What the task asks: Could you print exactly the lines of the listing below, starting at the line that has "coffee maker: none" and ending at the line that has "fruit basket: present [190,204,300,255]", and only those lines?

Exercise input:
▬▬▬▬▬▬

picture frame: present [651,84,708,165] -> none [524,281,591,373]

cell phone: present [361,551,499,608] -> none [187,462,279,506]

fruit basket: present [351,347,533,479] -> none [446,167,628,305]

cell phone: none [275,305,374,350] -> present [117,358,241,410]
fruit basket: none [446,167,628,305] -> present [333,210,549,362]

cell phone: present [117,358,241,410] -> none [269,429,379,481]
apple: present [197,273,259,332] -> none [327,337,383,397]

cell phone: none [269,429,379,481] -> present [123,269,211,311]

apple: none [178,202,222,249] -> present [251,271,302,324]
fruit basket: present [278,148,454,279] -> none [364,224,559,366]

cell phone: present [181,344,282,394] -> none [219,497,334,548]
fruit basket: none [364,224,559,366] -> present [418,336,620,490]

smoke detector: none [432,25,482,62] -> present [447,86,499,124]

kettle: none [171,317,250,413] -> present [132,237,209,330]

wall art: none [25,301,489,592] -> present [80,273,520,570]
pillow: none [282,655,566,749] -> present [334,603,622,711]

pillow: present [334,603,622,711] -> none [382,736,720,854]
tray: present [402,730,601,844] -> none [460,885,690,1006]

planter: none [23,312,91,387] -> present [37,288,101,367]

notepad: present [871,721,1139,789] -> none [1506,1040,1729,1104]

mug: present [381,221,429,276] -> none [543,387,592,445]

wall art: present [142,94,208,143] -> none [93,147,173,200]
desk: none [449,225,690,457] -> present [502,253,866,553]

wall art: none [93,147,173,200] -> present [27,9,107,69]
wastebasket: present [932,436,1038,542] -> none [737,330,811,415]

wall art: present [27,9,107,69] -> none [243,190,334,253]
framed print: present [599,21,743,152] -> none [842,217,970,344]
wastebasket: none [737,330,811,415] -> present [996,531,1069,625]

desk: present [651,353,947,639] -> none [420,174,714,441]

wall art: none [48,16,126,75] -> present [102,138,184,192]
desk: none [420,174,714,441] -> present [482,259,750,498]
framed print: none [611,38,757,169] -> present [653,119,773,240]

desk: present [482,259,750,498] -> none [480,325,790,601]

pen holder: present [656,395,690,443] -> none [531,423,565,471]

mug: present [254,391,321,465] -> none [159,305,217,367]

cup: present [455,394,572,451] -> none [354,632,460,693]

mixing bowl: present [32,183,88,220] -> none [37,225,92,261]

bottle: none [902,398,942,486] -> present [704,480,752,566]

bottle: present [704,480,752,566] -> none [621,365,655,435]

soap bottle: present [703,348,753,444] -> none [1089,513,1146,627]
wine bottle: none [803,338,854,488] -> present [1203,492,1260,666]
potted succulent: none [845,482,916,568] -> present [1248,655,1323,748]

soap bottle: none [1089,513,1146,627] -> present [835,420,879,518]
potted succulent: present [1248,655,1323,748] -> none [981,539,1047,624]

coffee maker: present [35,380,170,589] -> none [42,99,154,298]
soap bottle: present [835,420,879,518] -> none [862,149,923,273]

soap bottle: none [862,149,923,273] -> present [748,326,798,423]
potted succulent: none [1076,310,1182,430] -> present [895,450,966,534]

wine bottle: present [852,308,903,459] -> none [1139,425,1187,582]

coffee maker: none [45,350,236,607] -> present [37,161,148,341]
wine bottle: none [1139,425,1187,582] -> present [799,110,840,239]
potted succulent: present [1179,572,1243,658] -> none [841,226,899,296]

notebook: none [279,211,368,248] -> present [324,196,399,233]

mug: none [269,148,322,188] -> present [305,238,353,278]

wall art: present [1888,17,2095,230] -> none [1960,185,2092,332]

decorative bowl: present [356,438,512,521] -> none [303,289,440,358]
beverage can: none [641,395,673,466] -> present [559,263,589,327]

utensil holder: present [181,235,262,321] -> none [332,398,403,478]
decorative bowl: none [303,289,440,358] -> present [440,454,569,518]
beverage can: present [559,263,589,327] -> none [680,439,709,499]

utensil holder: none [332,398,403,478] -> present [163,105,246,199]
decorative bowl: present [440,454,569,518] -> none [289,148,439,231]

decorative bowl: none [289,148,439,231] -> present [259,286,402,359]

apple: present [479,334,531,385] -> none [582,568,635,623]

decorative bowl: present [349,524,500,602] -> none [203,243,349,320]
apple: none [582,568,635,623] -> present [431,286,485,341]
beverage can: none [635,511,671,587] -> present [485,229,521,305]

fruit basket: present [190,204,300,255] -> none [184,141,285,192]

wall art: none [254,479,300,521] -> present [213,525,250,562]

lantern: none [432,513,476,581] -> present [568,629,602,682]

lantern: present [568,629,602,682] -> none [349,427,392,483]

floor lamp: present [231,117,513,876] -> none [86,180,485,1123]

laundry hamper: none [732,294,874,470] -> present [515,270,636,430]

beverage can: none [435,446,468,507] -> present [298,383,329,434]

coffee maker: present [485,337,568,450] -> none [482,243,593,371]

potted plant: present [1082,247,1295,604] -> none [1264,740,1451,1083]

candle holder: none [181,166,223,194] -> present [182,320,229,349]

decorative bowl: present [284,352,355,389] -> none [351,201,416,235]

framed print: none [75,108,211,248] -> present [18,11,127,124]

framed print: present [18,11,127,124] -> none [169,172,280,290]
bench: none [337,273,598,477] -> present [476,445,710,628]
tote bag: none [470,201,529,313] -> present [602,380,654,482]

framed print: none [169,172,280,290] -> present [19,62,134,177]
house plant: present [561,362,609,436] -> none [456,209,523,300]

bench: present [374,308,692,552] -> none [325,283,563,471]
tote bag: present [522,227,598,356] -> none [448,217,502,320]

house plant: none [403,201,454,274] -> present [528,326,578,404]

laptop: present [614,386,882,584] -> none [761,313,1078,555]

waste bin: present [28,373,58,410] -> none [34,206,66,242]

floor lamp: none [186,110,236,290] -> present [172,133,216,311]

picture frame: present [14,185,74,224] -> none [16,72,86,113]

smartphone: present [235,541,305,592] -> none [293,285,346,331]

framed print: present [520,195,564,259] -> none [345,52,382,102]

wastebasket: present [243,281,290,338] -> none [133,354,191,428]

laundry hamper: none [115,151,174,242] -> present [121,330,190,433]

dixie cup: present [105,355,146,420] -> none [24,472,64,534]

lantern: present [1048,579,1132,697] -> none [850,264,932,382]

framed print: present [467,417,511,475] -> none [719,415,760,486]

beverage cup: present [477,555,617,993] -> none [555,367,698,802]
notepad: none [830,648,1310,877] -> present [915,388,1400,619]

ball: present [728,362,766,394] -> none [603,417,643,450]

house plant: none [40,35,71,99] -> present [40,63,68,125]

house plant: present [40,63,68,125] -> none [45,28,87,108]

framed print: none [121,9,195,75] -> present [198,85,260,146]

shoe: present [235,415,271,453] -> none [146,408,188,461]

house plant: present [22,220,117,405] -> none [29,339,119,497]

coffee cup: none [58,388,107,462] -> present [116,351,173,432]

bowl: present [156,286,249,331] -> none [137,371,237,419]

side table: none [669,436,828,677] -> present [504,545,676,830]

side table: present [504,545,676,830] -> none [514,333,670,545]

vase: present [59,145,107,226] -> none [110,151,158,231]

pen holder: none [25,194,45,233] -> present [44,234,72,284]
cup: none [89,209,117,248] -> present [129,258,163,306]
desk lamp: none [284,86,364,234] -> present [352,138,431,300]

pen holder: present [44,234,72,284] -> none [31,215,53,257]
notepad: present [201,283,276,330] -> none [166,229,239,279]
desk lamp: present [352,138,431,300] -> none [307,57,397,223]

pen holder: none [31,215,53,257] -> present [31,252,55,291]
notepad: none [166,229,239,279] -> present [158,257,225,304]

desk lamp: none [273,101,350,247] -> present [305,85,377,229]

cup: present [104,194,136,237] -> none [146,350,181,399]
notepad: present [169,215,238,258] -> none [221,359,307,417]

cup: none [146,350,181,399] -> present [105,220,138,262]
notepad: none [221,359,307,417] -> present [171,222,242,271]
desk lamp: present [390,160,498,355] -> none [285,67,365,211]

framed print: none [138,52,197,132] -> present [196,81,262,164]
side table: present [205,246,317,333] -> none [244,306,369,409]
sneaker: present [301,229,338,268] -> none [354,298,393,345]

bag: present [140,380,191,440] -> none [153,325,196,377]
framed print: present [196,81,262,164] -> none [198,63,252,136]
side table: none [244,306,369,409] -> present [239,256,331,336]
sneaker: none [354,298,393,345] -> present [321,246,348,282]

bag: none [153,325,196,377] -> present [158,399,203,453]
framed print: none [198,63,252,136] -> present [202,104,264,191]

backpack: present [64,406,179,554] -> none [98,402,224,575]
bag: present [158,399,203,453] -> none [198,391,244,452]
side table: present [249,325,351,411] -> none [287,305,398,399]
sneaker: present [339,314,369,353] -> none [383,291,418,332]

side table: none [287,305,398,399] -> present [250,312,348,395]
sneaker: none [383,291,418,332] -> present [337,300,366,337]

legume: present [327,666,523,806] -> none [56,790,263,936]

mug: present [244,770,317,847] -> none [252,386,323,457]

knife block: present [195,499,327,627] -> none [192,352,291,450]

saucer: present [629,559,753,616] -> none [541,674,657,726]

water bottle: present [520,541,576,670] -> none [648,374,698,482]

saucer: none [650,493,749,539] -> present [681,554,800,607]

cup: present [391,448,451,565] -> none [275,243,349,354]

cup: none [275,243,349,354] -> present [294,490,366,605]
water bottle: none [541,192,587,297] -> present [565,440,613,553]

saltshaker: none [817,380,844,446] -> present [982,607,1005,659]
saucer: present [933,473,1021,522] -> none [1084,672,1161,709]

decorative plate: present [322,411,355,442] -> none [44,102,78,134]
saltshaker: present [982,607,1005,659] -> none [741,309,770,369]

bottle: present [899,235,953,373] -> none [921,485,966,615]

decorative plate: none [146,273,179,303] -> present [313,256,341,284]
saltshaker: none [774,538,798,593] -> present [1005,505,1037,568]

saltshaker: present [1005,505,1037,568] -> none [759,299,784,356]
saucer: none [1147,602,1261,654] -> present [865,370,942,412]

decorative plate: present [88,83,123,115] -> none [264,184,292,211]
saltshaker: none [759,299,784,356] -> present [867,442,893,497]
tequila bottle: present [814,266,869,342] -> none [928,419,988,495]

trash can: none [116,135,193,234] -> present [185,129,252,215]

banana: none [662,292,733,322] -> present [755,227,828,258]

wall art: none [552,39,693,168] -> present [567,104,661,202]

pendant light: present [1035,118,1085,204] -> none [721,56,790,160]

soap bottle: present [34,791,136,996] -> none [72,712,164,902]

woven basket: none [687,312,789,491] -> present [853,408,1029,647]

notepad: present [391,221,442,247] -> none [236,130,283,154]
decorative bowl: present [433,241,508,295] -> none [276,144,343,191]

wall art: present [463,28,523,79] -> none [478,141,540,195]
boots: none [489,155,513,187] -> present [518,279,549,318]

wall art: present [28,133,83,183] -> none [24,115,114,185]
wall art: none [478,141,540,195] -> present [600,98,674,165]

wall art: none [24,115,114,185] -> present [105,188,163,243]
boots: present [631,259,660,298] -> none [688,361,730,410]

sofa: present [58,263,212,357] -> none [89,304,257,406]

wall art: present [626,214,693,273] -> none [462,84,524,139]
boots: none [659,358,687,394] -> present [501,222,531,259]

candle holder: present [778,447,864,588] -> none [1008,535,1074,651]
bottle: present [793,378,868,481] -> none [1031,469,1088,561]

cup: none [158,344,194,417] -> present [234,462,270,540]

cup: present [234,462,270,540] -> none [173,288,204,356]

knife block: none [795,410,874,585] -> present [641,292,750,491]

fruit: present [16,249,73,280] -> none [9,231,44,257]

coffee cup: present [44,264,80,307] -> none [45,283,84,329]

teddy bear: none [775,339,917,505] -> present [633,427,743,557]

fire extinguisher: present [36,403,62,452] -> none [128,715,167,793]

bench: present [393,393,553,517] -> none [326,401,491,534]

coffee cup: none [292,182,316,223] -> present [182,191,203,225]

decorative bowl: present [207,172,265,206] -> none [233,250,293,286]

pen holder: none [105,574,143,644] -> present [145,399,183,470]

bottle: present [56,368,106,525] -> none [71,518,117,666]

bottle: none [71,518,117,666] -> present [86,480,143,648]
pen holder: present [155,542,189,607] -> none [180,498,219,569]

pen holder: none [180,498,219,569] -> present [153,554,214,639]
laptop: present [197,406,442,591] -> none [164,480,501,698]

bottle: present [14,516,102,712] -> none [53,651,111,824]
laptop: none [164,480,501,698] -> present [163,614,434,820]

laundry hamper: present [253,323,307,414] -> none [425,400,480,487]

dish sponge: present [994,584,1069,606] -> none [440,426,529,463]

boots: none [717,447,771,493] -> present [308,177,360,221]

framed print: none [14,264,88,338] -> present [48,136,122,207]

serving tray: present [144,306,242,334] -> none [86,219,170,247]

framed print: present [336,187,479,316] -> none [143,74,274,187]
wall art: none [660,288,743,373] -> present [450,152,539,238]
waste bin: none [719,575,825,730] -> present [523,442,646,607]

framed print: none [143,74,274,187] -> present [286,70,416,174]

▬▬▬▬▬▬

Exercise response:
coffee maker: none [45,350,236,607] -> present [37,161,148,341]
wine bottle: none [1139,425,1187,582] -> present [799,110,840,239]
potted succulent: present [1179,572,1243,658] -> none [841,226,899,296]

notebook: none [279,211,368,248] -> present [324,196,399,233]

mug: none [269,148,322,188] -> present [305,238,353,278]

wall art: present [1888,17,2095,230] -> none [1960,185,2092,332]

decorative bowl: present [356,438,512,521] -> none [303,289,440,358]
beverage can: none [641,395,673,466] -> present [559,263,589,327]

utensil holder: present [181,235,262,321] -> none [332,398,403,478]
decorative bowl: none [303,289,440,358] -> present [440,454,569,518]
beverage can: present [559,263,589,327] -> none [680,439,709,499]

utensil holder: none [332,398,403,478] -> present [163,105,246,199]
decorative bowl: present [440,454,569,518] -> none [289,148,439,231]

decorative bowl: none [289,148,439,231] -> present [259,286,402,359]

apple: present [479,334,531,385] -> none [582,568,635,623]

decorative bowl: present [349,524,500,602] -> none [203,243,349,320]
apple: none [582,568,635,623] -> present [431,286,485,341]
beverage can: none [635,511,671,587] -> present [485,229,521,305]

fruit basket: present [190,204,300,255] -> none [184,141,285,192]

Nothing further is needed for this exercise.